The Meaningful Measures Initiative, which was launched in October 2017, is itself another indicator that outcomes are a key priority, Pickus added. The initiative focuses on identifying measures for quantifying quality care. Though that’s not openly connected to reimbursements, the Skilled Nursing Facility Value-Based Purchasing (SNF VBP) programs represent an explicit link of “pluses and minuses to reimbursement,” according to Pickus.

“All three of those things, the summary, the Meaningful Measures Initiative, and the SNF VBP program are evidence that outcomes are paramount, and outcomes are going to be increasingly linked to reimbursement,” he said.

Though 96% of survey respondents believe PDPM will eventually tie reimbursement to patient outcomes, there was less consensus on when this would occur. Most respondents, or 61% of them, predicted it would happen within the next two years, during fiscal year 2021 or 2022; 18% predicted it would not happen within the next three years, and 17% predicted it would happen in the final rule for FY 2020.

Section GG wins out

In addition, 85% of respondents believed that CMS would use Section GG data to establish an outcomes-based model of reimbursement. Section GG, which is a series of items focused on functional scores linked to self-care and mobility, was introduced in 2016 and is required for SNFs. But Section GG made it less clear whether CMS intended to use these measures or another set of measurements called CARE.

PDPM clearly establishes the use of Section GG data, an indicator that this is the direction CMS will take when mulling payments for quality performance, Pickus told SNN.

“We’re seeing a lot of interest in our client base in not just reporting on GG in the specific regulatory required periods, but using it for the therapy company’s own internal assessments for how well they’re doing,” he noted. “It’s beginning to take on a life of its own. It’s not just that it’s required in PDPM. Because it’s got that stamp of approval, it will be more broadly used by therapy companies.”

What’s next

It’s not clear yet how an outcomes-based payments system would be implemented or when it could become reality. But there are some specific trends therapy providers should be keeping an eye on, Pickus said.

“Generally, they should be looking not just at therapy reimbursement; they should be looking across the spectrum, at home health and hospice, at urgent care and hospitals, and looking for evidence that the number and breadth of payments that pay based on value … are those increasing?” he said. “Because if you just look at therapy, you may well miss the bigger picture.”

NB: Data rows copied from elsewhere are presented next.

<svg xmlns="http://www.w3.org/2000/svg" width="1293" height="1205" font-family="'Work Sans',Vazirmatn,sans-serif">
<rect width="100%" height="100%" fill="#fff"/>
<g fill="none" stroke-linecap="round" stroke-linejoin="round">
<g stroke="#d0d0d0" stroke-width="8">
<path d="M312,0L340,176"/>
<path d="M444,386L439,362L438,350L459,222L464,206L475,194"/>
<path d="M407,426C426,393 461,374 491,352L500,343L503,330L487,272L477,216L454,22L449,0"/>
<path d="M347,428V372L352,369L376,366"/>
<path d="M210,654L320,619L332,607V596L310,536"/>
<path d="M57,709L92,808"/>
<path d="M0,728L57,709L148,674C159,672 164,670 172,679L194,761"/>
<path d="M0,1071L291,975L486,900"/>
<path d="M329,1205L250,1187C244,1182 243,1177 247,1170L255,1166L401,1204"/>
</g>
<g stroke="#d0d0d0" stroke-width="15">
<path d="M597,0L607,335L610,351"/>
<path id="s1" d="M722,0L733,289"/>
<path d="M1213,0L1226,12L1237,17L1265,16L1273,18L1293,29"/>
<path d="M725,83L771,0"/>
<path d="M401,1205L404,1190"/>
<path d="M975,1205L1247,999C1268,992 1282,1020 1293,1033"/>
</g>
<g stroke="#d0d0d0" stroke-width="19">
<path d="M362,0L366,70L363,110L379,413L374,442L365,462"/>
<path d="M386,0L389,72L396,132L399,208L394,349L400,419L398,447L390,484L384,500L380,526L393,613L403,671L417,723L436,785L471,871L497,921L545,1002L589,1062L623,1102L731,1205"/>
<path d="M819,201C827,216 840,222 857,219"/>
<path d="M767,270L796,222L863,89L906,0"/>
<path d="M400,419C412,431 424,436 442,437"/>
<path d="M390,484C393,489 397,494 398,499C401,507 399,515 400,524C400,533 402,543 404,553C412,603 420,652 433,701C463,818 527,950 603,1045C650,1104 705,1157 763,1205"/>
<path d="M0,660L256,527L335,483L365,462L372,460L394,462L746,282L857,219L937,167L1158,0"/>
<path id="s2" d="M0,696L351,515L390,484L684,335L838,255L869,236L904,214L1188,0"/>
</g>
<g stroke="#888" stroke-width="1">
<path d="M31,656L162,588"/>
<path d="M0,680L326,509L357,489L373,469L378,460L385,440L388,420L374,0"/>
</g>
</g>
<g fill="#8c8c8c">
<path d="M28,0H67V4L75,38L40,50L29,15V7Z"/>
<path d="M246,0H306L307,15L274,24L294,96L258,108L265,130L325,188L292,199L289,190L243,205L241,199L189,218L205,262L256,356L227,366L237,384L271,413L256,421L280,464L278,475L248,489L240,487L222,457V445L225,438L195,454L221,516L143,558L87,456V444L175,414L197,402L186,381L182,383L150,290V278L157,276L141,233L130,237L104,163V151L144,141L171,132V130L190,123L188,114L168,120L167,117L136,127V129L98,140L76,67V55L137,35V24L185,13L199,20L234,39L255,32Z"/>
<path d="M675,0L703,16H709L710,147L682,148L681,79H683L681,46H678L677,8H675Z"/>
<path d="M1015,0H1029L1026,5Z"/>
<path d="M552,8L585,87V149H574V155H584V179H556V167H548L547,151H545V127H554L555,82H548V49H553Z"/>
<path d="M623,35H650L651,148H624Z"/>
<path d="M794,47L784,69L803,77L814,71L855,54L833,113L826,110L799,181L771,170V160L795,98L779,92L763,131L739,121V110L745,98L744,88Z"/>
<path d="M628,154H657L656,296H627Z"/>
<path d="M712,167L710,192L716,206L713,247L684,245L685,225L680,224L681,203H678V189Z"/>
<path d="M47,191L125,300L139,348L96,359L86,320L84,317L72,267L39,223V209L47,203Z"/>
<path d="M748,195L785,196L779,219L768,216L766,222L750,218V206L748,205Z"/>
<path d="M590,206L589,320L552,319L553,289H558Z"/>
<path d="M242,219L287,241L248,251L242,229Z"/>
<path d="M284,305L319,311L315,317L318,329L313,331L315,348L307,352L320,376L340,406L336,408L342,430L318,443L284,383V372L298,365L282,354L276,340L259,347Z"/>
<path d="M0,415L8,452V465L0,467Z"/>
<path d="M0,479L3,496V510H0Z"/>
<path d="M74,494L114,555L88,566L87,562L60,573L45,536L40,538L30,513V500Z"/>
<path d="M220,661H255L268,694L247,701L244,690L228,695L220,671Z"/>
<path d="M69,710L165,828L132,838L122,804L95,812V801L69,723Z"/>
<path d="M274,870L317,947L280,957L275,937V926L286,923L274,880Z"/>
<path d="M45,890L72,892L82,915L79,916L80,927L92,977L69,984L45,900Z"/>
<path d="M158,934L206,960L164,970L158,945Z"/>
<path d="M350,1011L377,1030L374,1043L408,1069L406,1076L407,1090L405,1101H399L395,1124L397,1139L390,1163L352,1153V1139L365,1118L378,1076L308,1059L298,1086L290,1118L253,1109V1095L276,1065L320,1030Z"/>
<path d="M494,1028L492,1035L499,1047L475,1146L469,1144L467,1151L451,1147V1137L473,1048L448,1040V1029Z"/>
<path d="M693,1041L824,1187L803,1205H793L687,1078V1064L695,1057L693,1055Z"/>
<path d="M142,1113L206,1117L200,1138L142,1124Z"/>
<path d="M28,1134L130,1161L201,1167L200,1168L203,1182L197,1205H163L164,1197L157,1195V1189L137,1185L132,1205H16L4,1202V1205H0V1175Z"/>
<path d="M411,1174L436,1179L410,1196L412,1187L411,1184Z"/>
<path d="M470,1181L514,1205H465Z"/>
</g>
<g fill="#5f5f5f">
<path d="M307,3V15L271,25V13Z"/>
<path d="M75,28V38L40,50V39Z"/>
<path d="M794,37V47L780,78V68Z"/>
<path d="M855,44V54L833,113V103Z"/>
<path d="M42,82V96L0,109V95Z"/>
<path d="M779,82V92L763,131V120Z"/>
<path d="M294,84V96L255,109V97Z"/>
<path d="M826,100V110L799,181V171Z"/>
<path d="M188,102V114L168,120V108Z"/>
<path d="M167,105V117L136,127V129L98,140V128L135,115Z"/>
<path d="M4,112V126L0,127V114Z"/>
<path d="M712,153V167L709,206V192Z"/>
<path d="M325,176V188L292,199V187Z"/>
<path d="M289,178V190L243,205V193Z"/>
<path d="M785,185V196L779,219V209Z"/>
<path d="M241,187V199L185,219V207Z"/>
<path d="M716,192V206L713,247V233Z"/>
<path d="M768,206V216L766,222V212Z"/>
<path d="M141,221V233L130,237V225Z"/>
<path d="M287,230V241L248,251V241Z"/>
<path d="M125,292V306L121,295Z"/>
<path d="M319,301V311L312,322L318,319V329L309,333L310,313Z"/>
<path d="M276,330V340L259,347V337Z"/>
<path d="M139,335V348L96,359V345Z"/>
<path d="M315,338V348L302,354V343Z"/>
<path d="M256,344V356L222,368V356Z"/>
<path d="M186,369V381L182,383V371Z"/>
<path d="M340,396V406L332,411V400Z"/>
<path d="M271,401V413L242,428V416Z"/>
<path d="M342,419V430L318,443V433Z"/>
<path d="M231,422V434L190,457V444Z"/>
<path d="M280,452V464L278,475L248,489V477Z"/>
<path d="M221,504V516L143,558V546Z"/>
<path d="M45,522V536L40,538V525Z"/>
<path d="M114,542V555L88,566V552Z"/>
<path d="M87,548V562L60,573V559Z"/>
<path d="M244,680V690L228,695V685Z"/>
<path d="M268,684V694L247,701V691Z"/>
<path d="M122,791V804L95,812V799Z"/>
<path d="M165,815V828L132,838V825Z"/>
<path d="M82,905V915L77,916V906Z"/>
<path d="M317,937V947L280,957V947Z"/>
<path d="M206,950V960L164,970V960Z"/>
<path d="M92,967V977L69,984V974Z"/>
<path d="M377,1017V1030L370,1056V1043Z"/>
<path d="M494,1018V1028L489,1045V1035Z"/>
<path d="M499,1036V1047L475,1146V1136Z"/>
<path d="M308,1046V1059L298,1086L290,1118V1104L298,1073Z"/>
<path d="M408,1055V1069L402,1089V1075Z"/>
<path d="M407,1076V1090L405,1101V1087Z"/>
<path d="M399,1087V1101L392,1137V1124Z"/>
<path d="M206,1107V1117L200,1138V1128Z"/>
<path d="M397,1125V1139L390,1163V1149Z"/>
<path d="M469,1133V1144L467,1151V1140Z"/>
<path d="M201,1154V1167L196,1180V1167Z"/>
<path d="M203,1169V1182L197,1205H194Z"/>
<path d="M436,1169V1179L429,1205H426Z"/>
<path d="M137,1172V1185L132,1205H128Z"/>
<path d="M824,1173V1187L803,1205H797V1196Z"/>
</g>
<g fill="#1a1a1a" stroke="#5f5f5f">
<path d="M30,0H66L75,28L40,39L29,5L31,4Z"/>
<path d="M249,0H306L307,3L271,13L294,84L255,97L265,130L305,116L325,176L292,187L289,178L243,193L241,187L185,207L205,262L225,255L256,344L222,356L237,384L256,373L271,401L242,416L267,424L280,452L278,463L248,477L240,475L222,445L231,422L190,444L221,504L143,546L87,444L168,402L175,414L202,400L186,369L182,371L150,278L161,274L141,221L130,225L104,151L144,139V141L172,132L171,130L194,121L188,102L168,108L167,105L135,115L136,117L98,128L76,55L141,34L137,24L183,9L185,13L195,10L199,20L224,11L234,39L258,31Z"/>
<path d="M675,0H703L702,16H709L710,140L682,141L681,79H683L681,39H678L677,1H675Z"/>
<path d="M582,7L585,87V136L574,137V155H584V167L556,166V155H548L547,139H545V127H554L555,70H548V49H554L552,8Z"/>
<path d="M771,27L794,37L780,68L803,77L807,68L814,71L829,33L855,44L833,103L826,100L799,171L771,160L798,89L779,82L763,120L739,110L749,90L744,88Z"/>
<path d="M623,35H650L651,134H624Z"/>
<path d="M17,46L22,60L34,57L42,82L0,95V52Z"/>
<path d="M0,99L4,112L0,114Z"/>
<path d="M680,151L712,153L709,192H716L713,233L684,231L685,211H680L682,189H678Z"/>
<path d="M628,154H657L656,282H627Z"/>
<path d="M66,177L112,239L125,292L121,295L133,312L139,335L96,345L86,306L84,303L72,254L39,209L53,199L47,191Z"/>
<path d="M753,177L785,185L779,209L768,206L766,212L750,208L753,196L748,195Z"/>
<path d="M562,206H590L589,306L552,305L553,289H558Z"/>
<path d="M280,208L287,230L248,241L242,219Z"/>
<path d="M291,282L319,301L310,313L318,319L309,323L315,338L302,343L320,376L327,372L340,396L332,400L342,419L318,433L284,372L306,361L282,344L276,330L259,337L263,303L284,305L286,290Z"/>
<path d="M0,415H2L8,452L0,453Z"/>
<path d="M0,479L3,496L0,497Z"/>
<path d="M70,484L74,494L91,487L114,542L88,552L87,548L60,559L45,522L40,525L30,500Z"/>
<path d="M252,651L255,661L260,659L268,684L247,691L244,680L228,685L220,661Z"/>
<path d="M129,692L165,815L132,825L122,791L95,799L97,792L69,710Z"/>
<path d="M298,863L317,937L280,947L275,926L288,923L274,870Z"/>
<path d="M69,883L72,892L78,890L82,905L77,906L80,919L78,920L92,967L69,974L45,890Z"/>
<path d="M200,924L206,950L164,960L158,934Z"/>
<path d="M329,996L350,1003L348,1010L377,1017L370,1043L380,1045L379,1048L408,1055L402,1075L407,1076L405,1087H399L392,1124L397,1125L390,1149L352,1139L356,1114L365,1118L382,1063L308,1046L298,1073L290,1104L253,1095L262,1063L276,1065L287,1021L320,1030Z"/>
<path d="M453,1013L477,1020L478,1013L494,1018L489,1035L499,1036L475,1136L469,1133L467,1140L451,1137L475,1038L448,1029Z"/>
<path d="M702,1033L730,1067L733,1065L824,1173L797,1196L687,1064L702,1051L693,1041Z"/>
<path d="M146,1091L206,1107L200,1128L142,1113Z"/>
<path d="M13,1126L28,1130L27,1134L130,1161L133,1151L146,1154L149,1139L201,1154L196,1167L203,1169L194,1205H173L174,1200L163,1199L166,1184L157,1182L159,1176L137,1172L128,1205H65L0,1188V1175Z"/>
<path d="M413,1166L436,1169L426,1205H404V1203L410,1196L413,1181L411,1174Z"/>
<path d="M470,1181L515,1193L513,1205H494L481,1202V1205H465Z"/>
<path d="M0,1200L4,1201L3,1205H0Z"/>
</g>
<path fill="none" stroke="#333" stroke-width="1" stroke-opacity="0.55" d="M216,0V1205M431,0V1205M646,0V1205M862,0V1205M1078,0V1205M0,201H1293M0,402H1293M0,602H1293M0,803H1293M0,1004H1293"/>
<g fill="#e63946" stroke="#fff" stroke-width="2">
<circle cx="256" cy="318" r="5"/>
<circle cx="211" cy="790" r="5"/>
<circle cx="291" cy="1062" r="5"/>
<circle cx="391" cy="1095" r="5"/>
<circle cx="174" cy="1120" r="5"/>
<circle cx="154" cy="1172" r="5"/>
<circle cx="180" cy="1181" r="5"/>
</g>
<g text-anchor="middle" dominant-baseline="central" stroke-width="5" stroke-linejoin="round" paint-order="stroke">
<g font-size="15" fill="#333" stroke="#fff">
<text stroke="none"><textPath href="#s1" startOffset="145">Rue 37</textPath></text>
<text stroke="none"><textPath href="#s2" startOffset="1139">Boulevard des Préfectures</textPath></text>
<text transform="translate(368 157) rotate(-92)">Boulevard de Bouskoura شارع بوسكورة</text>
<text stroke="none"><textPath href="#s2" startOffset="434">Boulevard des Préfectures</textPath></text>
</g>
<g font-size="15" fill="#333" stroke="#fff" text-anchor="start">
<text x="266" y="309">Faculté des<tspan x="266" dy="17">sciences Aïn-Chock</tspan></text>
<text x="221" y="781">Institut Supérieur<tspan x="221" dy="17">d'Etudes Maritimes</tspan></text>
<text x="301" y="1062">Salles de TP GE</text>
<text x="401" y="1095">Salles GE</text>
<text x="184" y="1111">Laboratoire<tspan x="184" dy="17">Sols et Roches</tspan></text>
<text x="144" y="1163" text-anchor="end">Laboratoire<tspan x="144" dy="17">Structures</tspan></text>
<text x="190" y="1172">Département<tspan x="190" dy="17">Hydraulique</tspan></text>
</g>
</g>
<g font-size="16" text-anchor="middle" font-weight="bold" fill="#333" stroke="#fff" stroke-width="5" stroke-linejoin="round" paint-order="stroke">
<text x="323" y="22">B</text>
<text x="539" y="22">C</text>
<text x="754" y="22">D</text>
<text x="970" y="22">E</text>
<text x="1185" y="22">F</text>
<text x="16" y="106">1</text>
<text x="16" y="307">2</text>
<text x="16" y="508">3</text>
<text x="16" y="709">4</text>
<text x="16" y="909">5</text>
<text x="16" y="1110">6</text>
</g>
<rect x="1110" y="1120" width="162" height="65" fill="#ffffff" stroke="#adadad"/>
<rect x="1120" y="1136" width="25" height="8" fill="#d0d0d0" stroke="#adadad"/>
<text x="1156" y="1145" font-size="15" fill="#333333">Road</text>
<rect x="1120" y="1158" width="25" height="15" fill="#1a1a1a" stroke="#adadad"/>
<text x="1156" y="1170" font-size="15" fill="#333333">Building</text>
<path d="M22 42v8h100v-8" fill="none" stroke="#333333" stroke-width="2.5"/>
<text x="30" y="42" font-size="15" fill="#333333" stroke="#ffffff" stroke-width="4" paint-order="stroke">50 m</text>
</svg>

Another bellwether is the growth of Medicare Advantage plans, Pickus said. Though they differ from the traditional Medicare program, they select and pay providers based on outcomes, and some providers have specifically cited experience with Medicare Advantage as a reason they’re confident about PDPM.

“It’s going to become vital that therapy providers are able to demonstrate specific functional improvements in a time-based fashion,” Pickus said. “They’re going to rise or they’re going to fall based on … in 16.2 days, we can improve mobility by X percent. That’s how competition in the space is going to operate.”